◆ Task brief:
Select, from the material below, each line with "dining" in it.

_____

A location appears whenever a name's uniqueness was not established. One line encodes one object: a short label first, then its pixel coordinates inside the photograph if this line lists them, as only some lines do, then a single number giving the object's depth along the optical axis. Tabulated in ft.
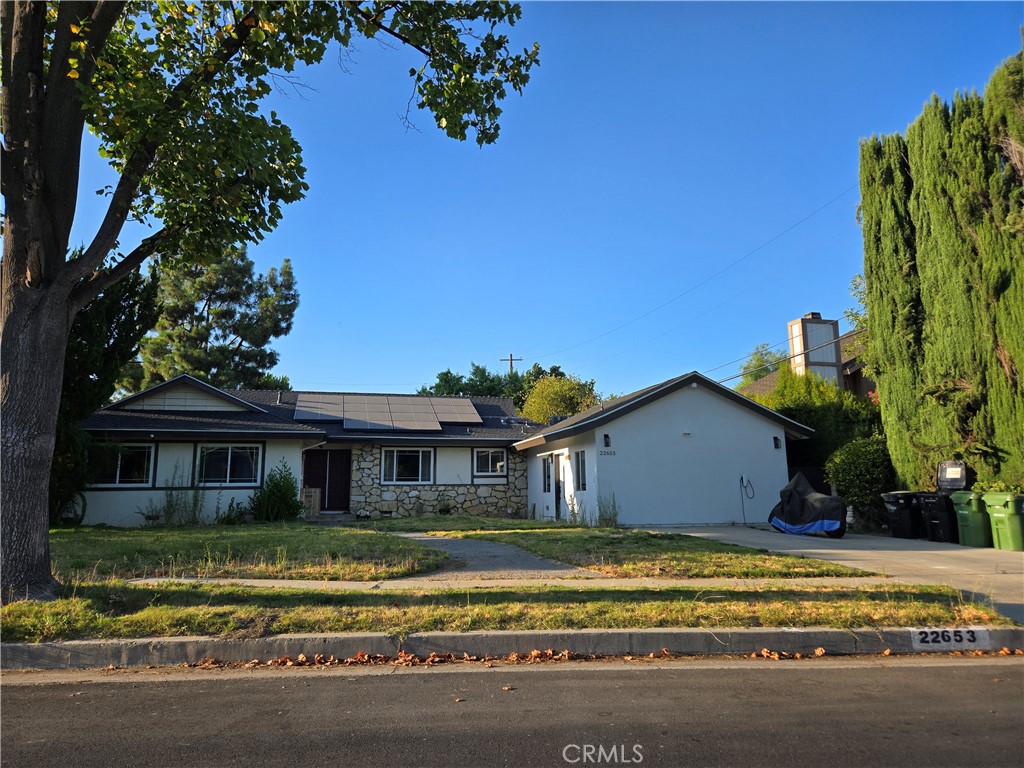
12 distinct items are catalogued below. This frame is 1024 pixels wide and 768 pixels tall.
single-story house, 62.08
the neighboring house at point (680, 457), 59.77
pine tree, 120.06
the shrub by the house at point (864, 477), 56.49
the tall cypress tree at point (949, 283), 45.73
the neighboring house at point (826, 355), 93.04
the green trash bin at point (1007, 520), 40.75
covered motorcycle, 50.39
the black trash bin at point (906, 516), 50.21
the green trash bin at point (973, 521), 43.52
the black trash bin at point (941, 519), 46.85
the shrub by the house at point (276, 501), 62.80
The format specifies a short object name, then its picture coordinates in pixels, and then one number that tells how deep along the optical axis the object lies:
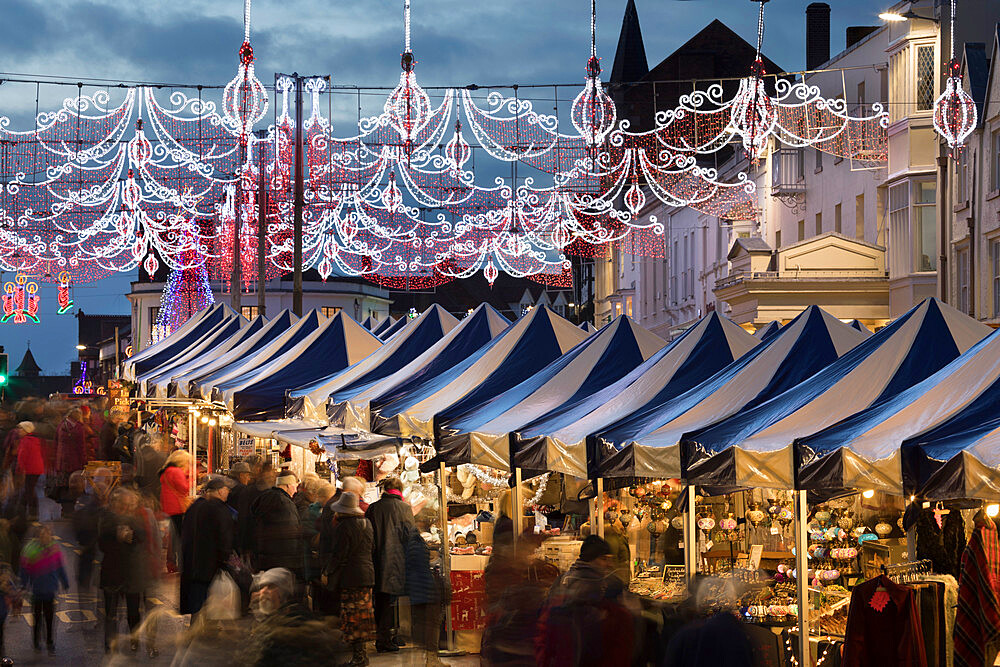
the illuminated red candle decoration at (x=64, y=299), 67.40
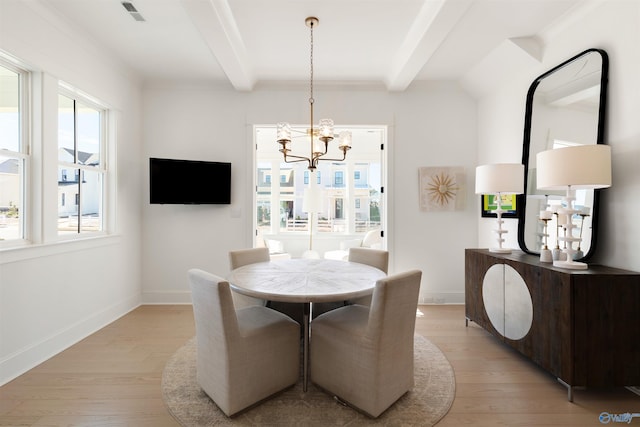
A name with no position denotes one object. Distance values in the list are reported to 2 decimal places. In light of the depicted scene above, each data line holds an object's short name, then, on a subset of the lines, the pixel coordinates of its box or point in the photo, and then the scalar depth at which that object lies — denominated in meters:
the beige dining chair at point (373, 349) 1.60
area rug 1.64
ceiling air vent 2.28
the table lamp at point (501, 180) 2.66
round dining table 1.74
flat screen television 3.36
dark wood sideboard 1.80
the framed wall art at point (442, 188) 3.71
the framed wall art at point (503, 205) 3.11
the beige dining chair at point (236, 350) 1.60
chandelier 2.29
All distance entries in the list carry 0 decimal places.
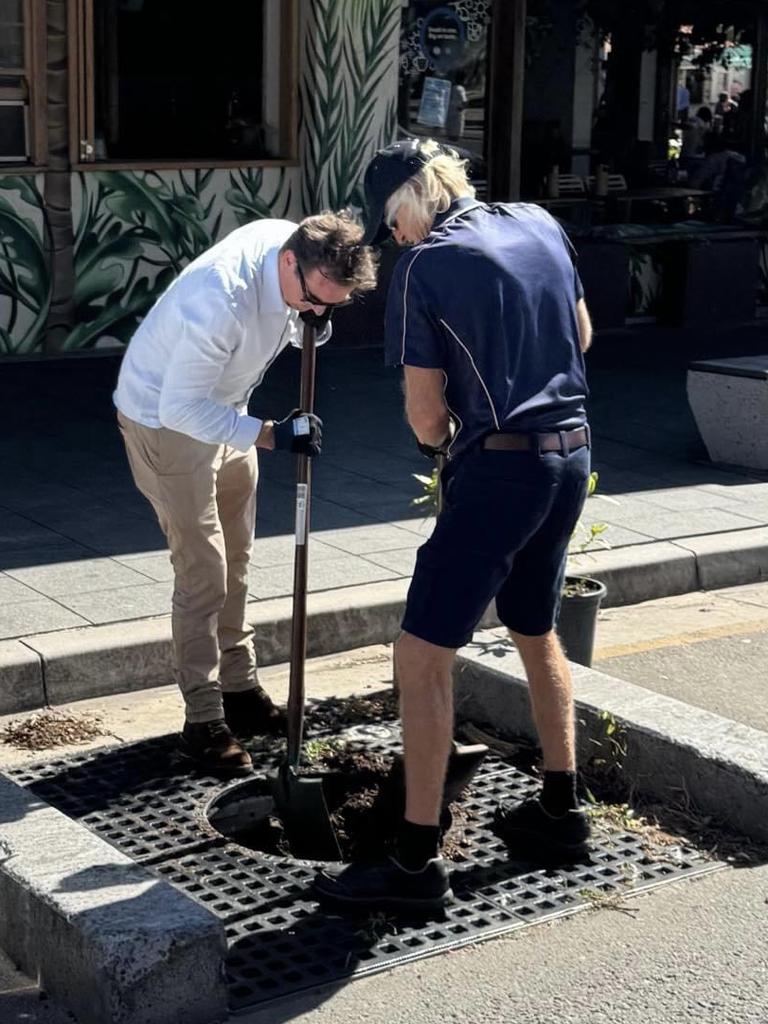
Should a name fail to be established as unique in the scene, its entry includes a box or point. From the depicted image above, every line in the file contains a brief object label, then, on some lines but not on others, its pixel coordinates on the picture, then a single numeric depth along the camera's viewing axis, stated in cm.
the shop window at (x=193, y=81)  1161
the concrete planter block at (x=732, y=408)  890
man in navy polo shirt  408
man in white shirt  468
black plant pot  570
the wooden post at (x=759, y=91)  1496
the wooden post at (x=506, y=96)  1318
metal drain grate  400
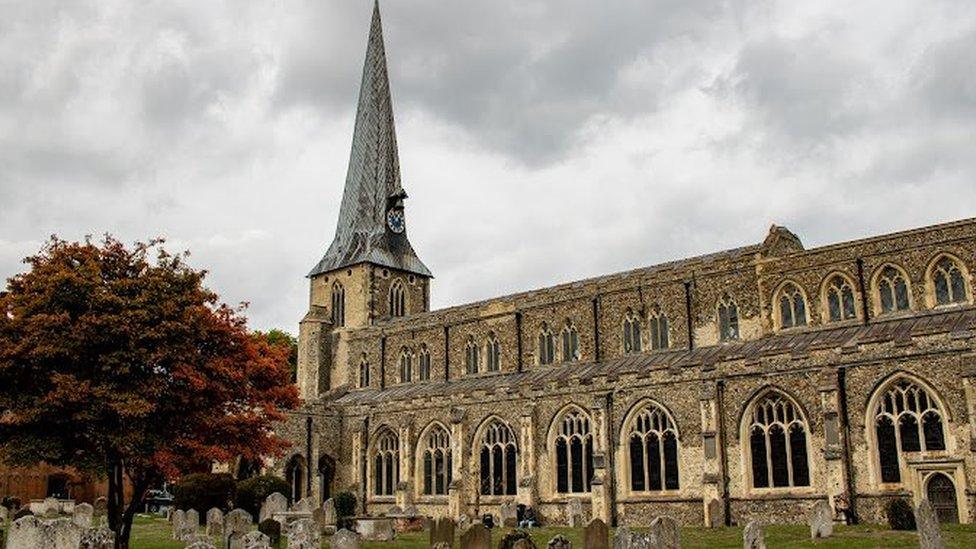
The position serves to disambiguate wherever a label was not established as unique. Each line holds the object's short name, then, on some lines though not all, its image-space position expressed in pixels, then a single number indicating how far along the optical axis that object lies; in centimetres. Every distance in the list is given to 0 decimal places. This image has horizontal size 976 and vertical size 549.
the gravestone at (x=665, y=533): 1587
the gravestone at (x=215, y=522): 2738
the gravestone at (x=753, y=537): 1697
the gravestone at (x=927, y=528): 1586
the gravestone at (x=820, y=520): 2258
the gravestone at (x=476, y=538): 1770
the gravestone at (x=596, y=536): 1727
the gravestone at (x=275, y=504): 3045
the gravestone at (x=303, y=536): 1568
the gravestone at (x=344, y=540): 1659
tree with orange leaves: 1958
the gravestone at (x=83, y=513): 2723
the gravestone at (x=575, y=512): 3183
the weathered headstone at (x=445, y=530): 2117
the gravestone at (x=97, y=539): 1872
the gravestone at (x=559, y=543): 1596
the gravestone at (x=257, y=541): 1473
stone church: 2712
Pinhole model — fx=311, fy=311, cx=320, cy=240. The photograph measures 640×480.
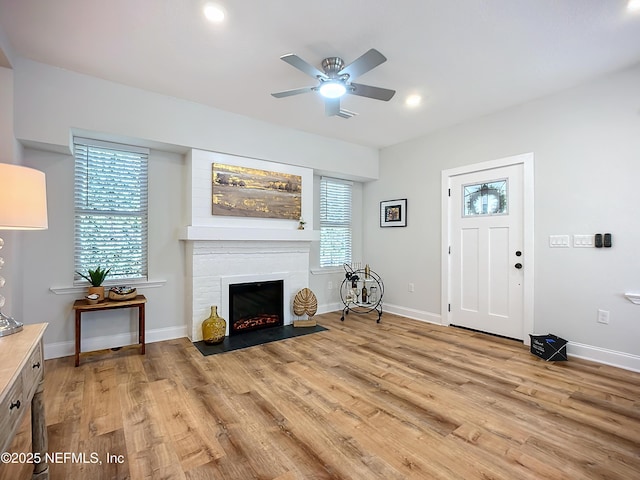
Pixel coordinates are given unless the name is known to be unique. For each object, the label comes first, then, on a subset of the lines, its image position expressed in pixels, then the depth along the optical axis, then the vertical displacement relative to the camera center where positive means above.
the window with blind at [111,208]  3.32 +0.36
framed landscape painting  3.85 +0.63
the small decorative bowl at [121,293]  3.17 -0.54
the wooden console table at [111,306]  2.95 -0.65
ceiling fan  2.35 +1.34
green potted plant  3.13 -0.41
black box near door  3.11 -1.11
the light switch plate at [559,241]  3.29 -0.03
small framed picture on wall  4.96 +0.43
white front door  3.70 -0.16
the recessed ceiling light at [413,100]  3.42 +1.57
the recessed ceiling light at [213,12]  2.10 +1.58
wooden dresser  1.05 -0.58
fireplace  4.02 -0.90
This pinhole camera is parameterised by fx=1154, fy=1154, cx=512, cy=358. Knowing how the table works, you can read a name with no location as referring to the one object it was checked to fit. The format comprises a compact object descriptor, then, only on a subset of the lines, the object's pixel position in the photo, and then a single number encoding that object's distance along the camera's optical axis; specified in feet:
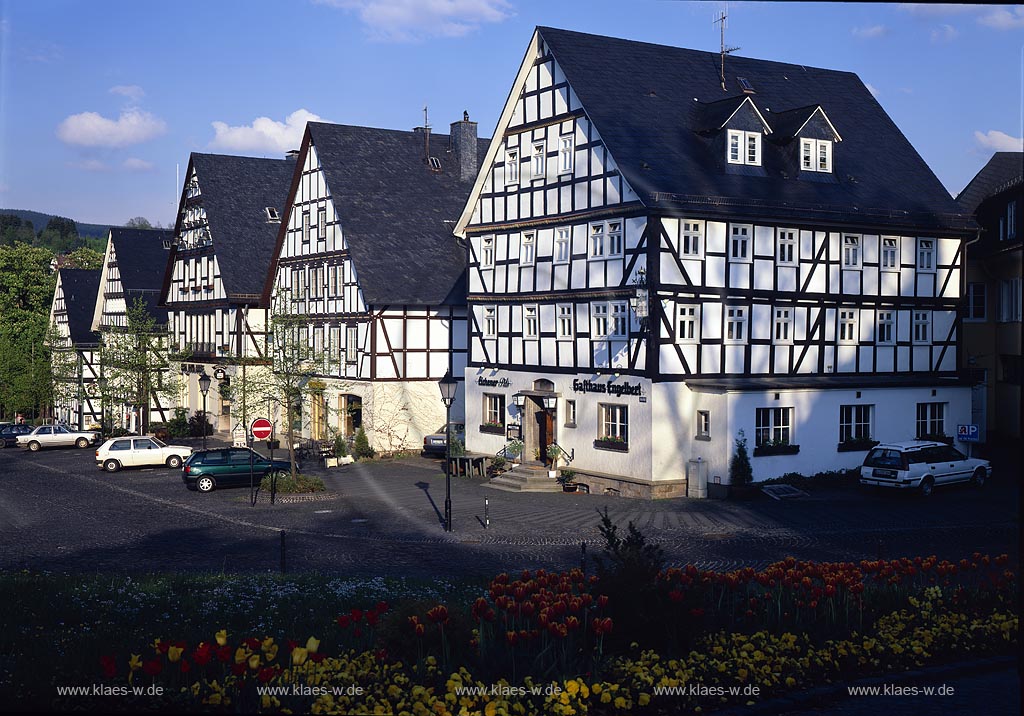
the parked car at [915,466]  105.40
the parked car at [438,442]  148.56
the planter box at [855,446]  115.85
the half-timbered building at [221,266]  183.83
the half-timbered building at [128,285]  219.20
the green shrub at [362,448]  151.33
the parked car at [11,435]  198.70
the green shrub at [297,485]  116.37
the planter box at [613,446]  112.91
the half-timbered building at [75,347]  234.58
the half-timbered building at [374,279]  153.48
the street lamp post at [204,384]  154.73
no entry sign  106.22
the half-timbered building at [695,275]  110.32
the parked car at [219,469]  121.39
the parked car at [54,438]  192.65
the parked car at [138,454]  145.59
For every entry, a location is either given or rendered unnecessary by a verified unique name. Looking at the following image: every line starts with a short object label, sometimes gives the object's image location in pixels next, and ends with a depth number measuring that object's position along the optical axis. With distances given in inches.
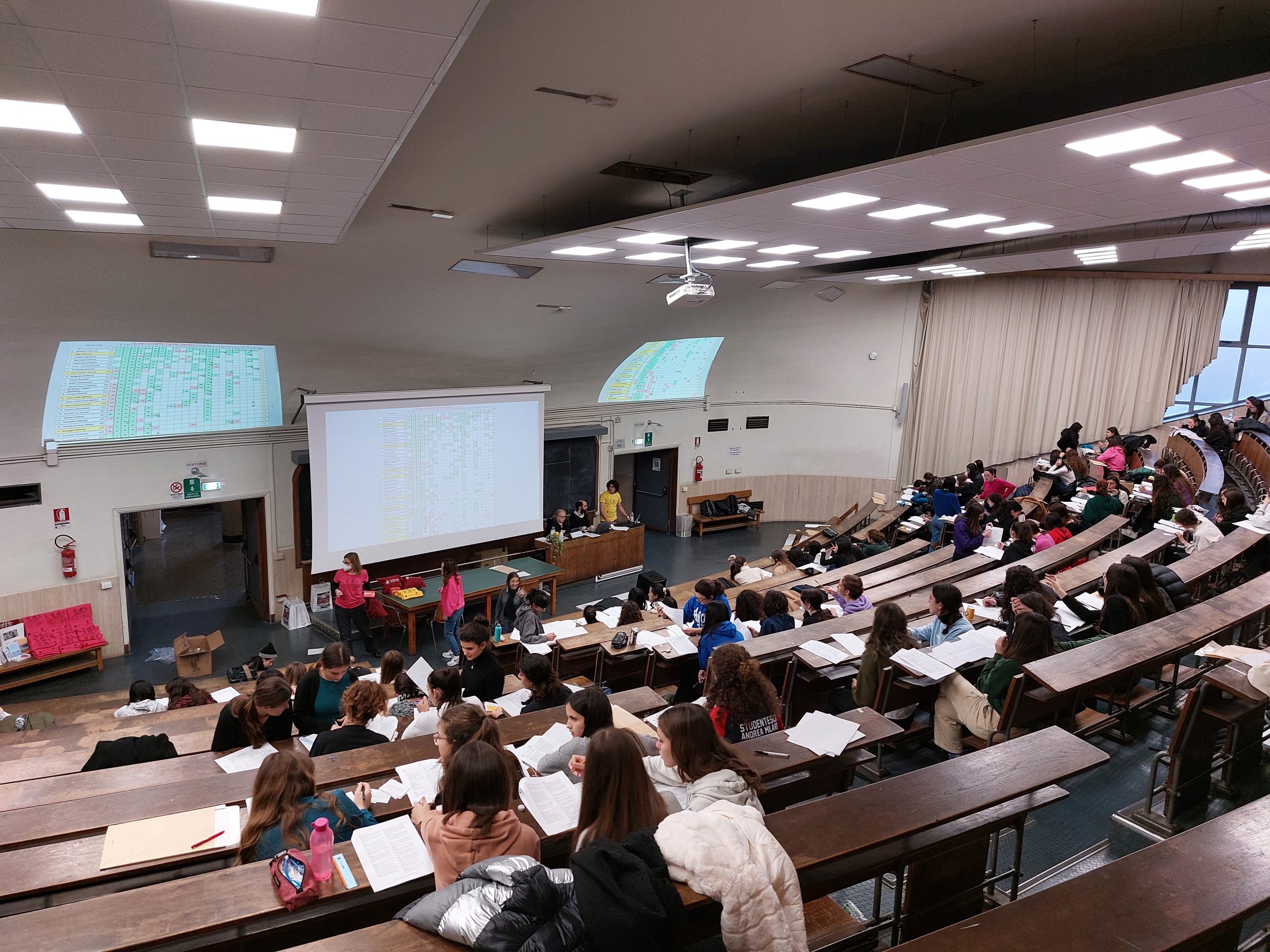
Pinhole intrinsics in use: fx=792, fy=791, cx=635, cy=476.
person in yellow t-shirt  538.0
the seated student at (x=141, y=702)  232.5
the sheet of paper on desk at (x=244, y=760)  155.7
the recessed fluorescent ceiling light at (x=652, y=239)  269.6
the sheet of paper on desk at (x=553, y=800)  113.7
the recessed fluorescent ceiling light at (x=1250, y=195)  213.2
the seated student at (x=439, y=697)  165.8
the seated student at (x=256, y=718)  161.6
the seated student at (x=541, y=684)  176.1
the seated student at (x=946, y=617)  203.3
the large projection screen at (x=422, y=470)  396.5
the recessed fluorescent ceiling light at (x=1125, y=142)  144.2
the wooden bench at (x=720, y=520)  606.2
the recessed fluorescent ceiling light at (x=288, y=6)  97.6
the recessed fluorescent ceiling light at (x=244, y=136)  145.9
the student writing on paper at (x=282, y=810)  107.9
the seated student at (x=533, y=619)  278.2
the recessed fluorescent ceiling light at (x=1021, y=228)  263.4
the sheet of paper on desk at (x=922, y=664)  169.3
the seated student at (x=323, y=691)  185.5
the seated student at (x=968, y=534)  350.6
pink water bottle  98.0
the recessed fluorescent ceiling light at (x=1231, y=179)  185.8
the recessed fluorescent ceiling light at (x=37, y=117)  134.0
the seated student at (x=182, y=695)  235.3
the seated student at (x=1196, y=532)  291.6
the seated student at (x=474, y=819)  95.7
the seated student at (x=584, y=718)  131.1
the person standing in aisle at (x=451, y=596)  354.9
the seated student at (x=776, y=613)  232.5
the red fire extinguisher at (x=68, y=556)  360.2
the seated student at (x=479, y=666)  204.4
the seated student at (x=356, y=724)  153.0
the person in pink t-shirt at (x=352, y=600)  367.6
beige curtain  519.5
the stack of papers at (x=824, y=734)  132.0
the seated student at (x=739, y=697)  142.4
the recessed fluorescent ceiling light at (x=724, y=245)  289.4
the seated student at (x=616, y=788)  92.4
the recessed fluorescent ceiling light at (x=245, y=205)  205.8
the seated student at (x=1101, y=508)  353.4
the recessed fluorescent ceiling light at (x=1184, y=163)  164.1
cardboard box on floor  344.5
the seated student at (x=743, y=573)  387.5
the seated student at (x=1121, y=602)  201.0
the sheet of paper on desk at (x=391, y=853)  100.5
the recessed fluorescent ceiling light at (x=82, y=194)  190.7
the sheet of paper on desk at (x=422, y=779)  128.5
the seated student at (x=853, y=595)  255.3
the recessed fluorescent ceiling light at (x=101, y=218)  221.0
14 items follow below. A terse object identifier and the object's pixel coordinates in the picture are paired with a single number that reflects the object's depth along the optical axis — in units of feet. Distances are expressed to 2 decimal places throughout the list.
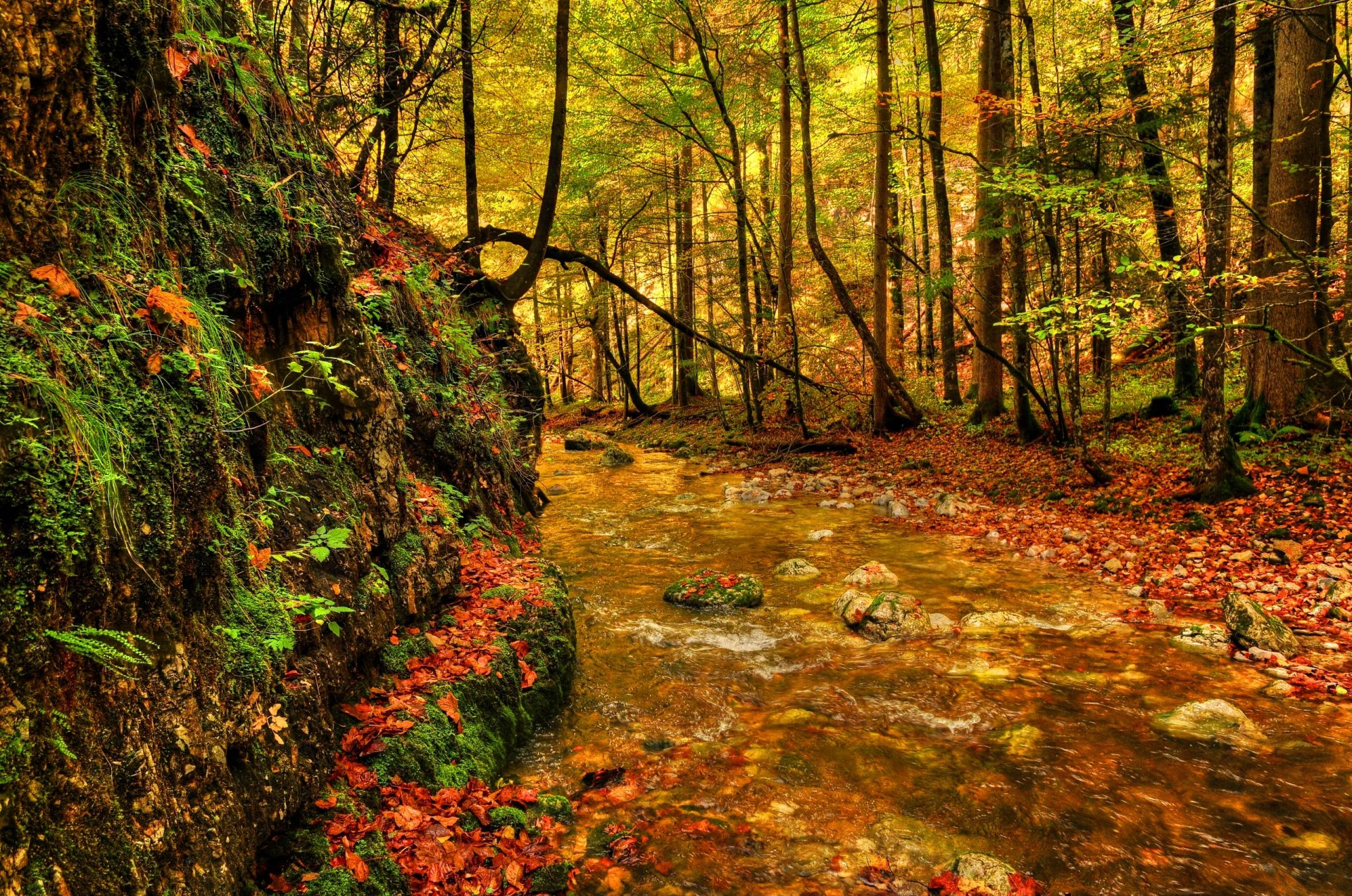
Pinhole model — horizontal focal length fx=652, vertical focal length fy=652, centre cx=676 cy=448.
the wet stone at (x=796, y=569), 28.22
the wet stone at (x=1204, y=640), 19.30
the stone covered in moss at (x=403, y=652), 13.34
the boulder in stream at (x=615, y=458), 58.28
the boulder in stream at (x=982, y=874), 11.46
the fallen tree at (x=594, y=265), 35.53
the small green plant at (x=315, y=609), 9.62
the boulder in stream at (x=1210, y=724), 15.38
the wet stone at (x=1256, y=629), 18.75
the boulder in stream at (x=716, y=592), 24.90
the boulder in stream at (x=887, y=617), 22.04
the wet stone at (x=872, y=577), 25.70
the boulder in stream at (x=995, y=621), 21.95
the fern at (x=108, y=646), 6.05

_____

◆ Exercise response:
the beige dining chair at point (373, 349) 1.60
round dining table 1.74
the beige dining chair at point (236, 350) 1.60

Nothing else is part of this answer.